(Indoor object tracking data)
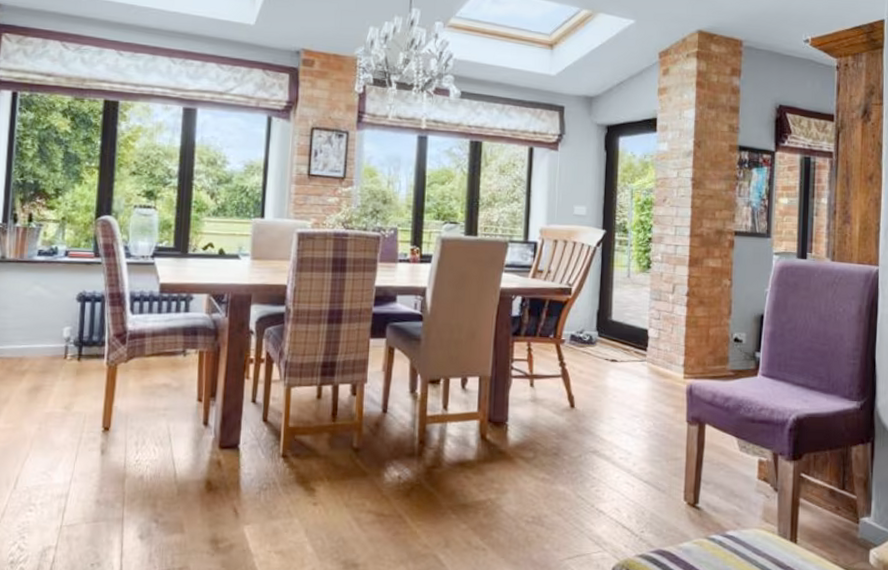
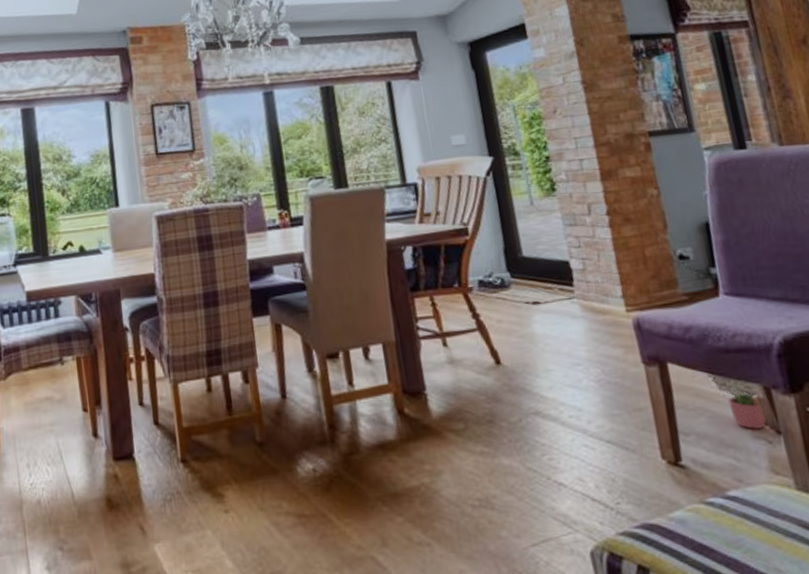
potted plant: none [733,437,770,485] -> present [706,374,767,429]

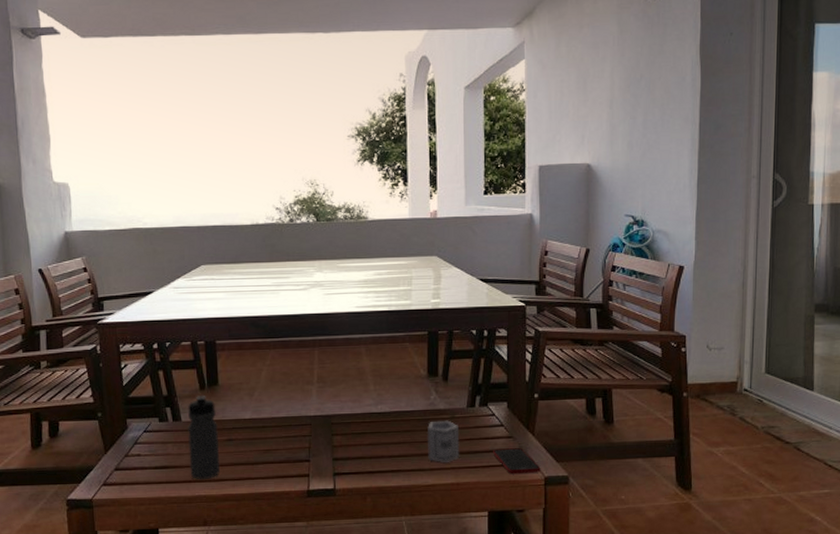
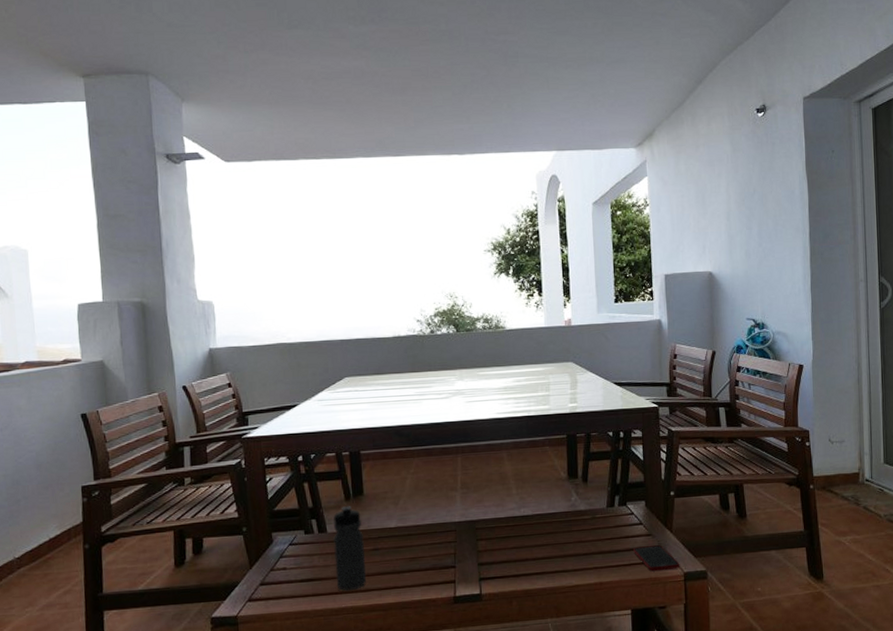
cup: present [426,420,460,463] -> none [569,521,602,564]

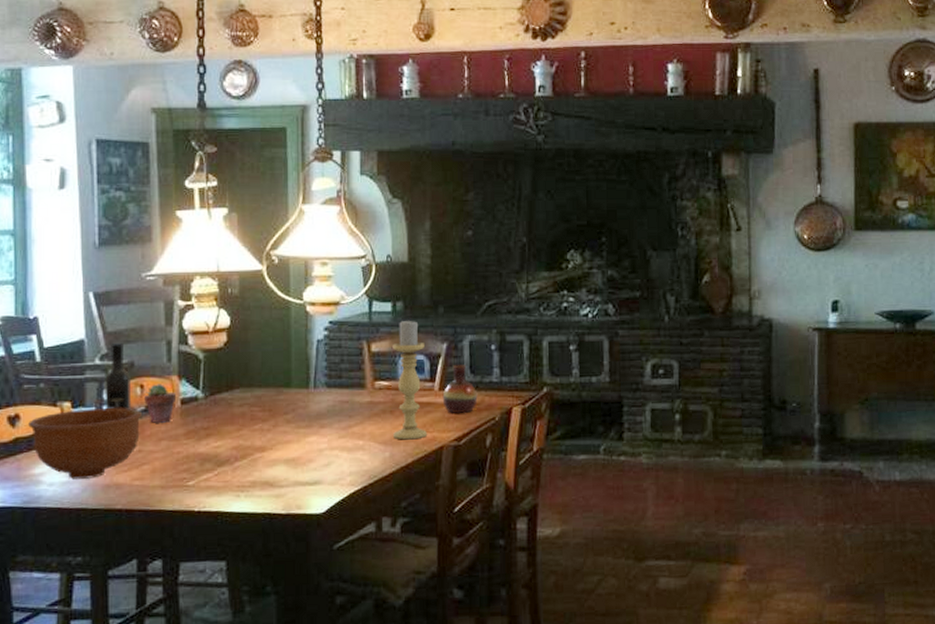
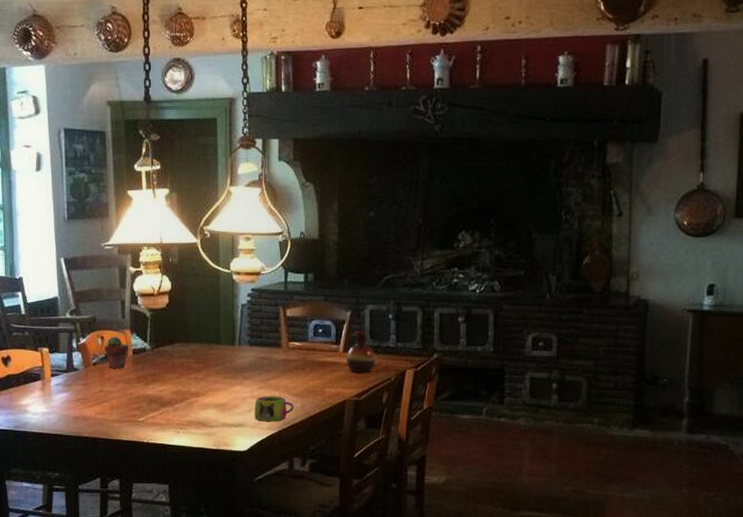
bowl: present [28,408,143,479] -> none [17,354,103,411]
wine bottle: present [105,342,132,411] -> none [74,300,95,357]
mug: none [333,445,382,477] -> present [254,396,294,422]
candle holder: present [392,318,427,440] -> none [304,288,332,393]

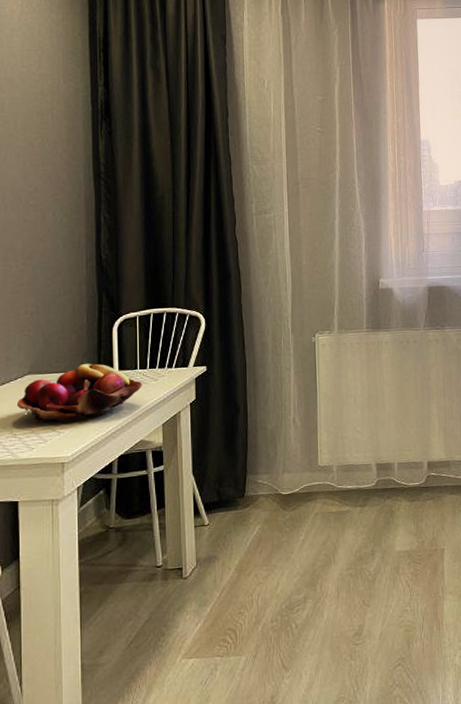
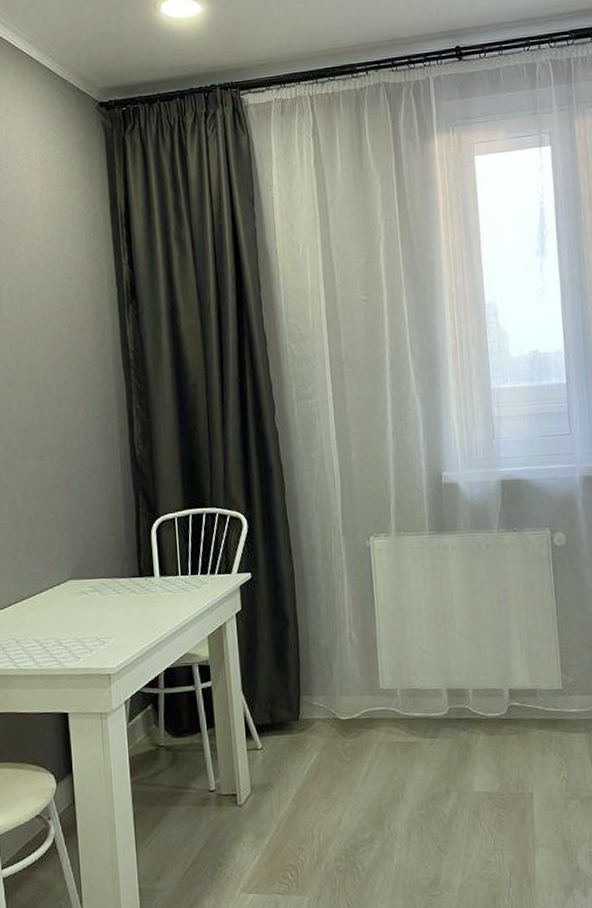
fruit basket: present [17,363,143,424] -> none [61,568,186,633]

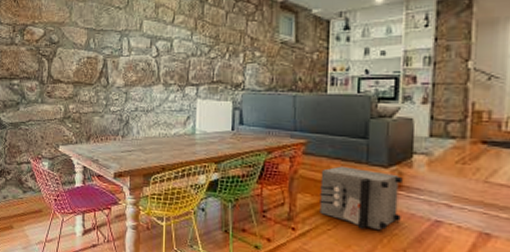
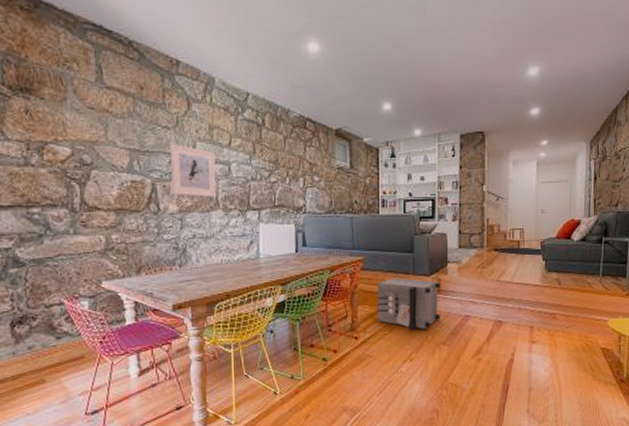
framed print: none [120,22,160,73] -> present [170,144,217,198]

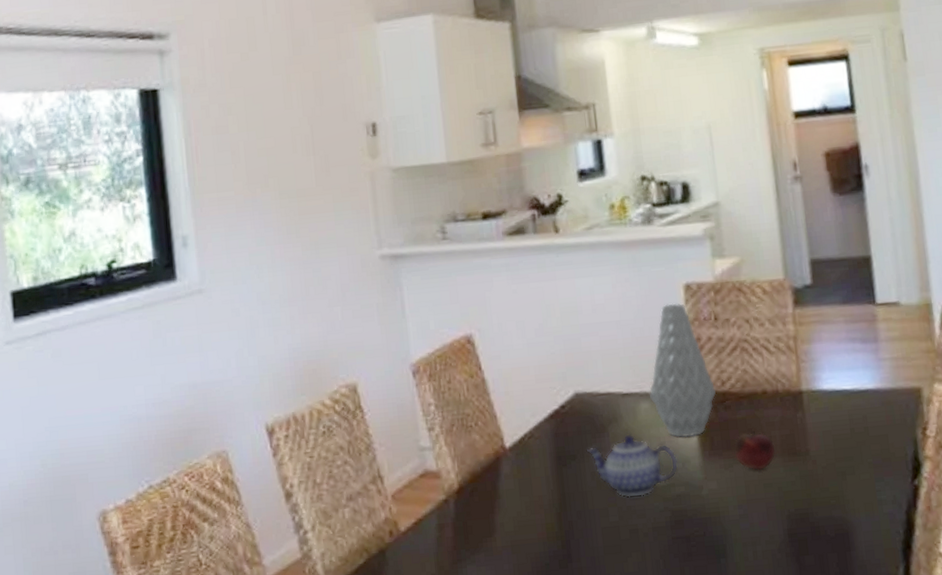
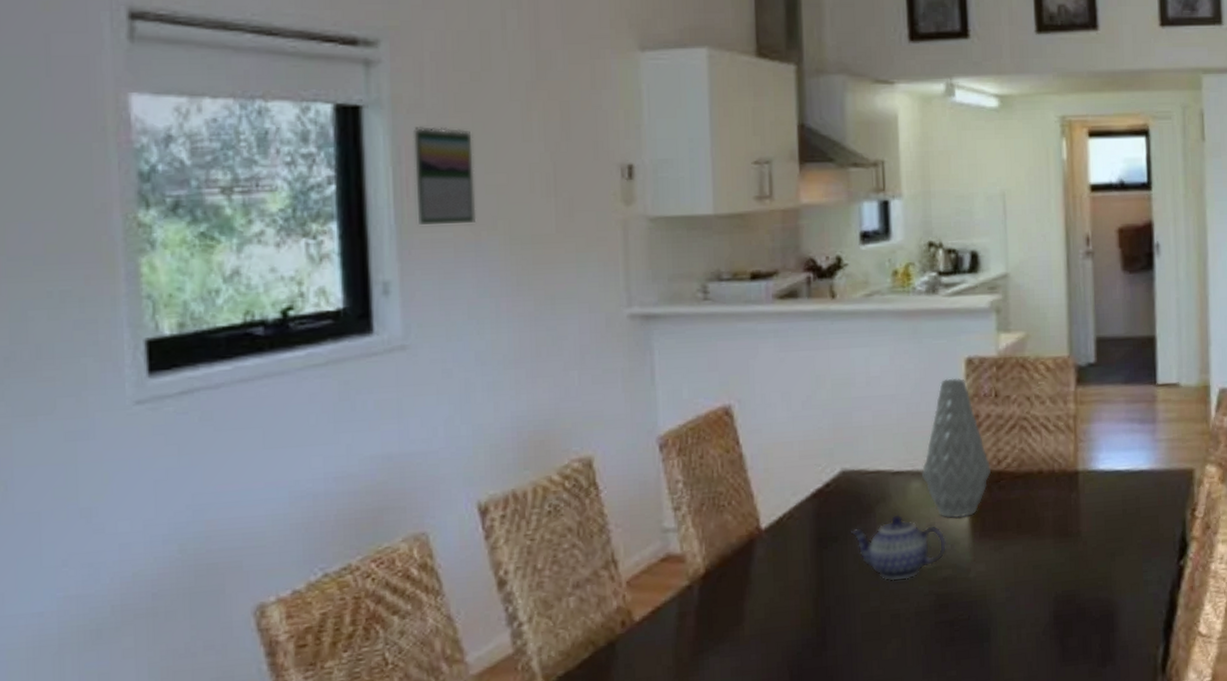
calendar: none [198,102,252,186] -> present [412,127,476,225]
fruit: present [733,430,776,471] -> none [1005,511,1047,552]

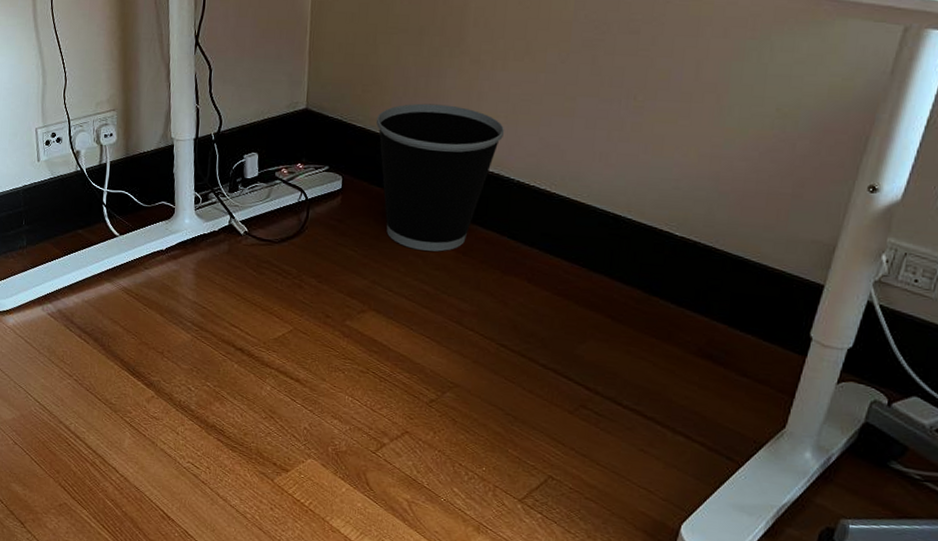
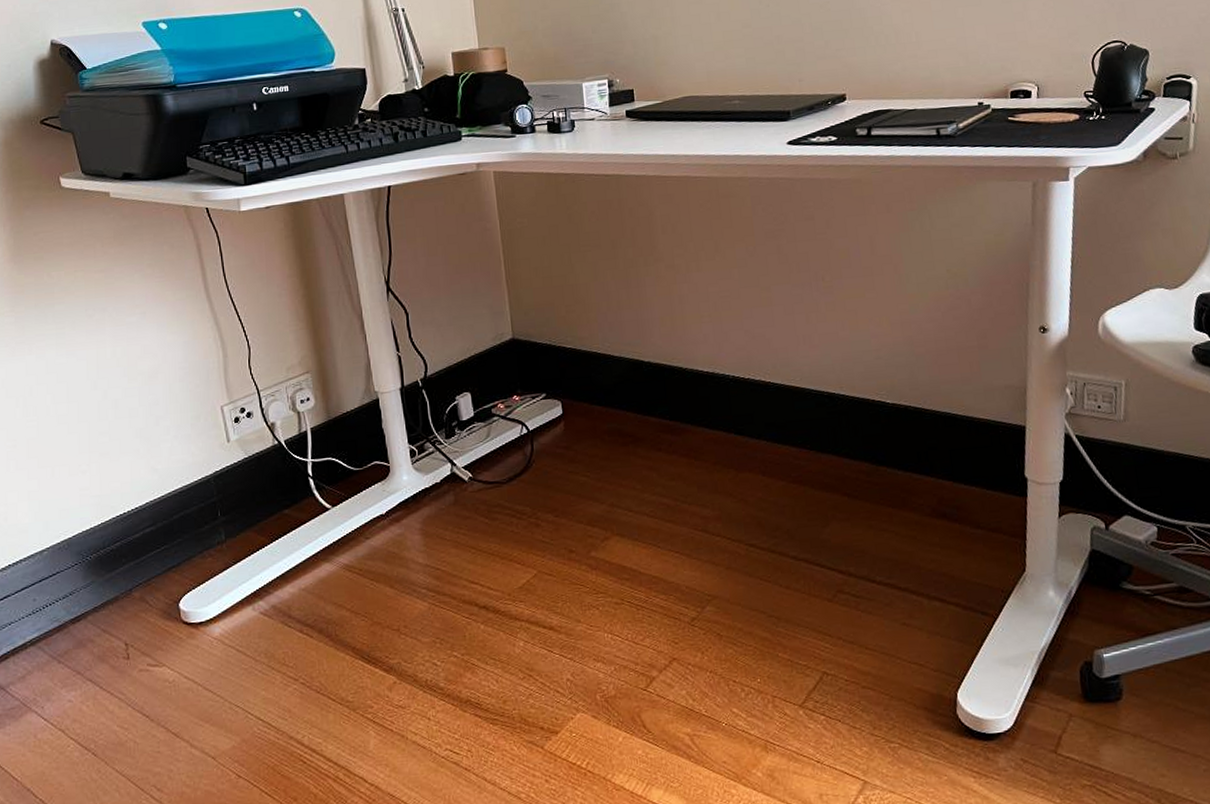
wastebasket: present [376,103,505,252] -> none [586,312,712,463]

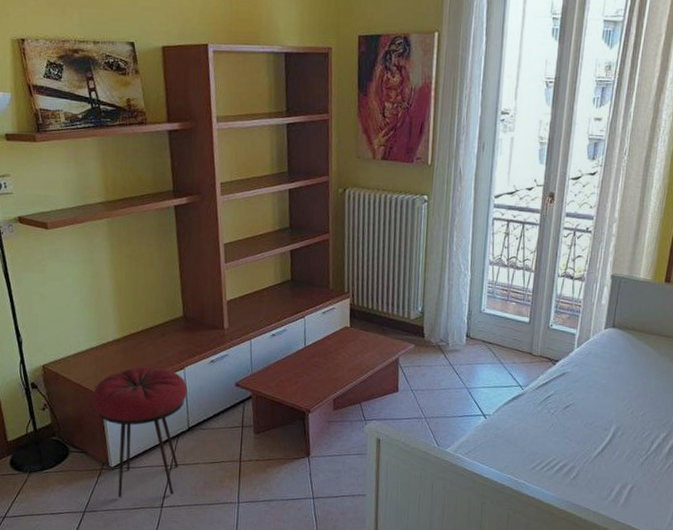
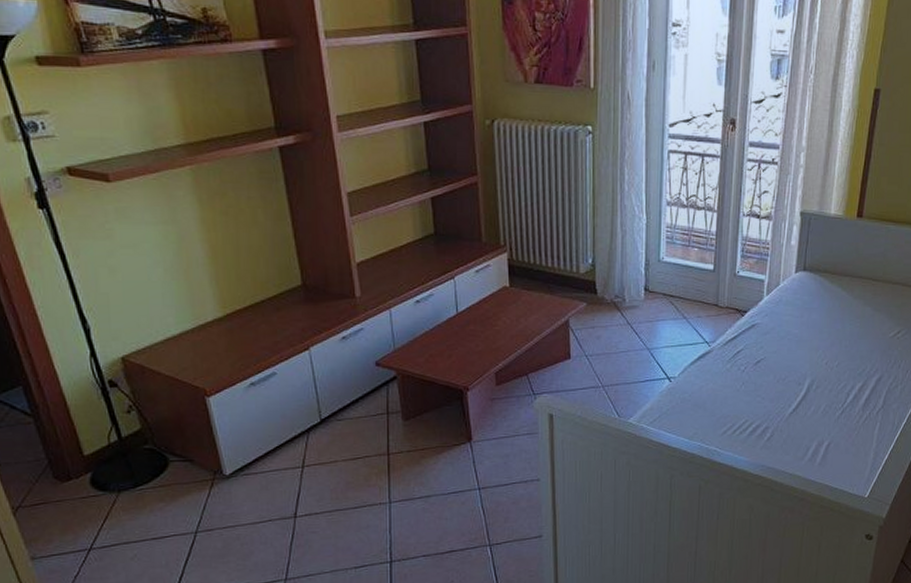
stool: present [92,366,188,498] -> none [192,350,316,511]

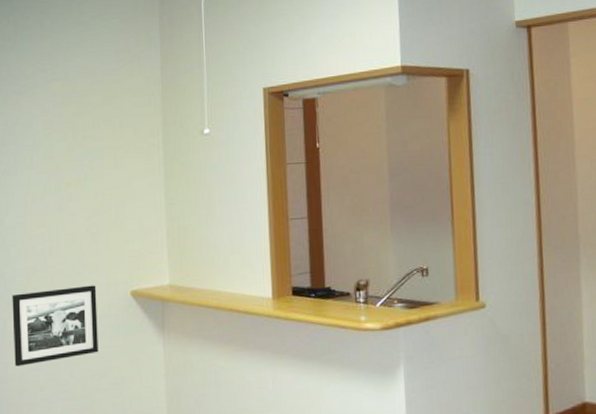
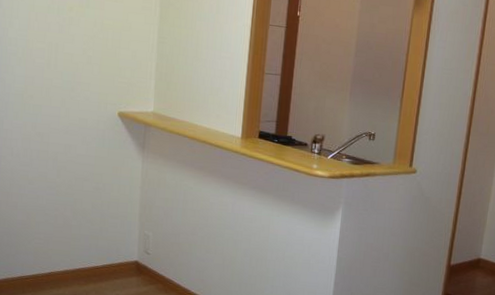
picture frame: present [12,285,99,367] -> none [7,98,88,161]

Aim of the exercise: Write out every entry exactly. Pictures do not belong in the copy.

Exercise output:
potted plant: none [733,437,770,485] -> present [706,374,767,429]

cup: present [426,420,460,463] -> none [569,521,602,564]

bowl: present [28,408,143,479] -> none [17,354,103,411]
wine bottle: present [105,342,132,411] -> none [74,300,95,357]
mug: none [333,445,382,477] -> present [254,396,294,422]
candle holder: present [392,318,427,440] -> none [304,288,332,393]

fruit basket: present [17,363,143,424] -> none [61,568,186,633]

framed print: none [120,22,160,73] -> present [170,144,217,198]

calendar: none [198,102,252,186] -> present [412,127,476,225]
fruit: present [733,430,776,471] -> none [1005,511,1047,552]

wastebasket: present [376,103,505,252] -> none [586,312,712,463]

stool: present [92,366,188,498] -> none [192,350,316,511]

picture frame: present [12,285,99,367] -> none [7,98,88,161]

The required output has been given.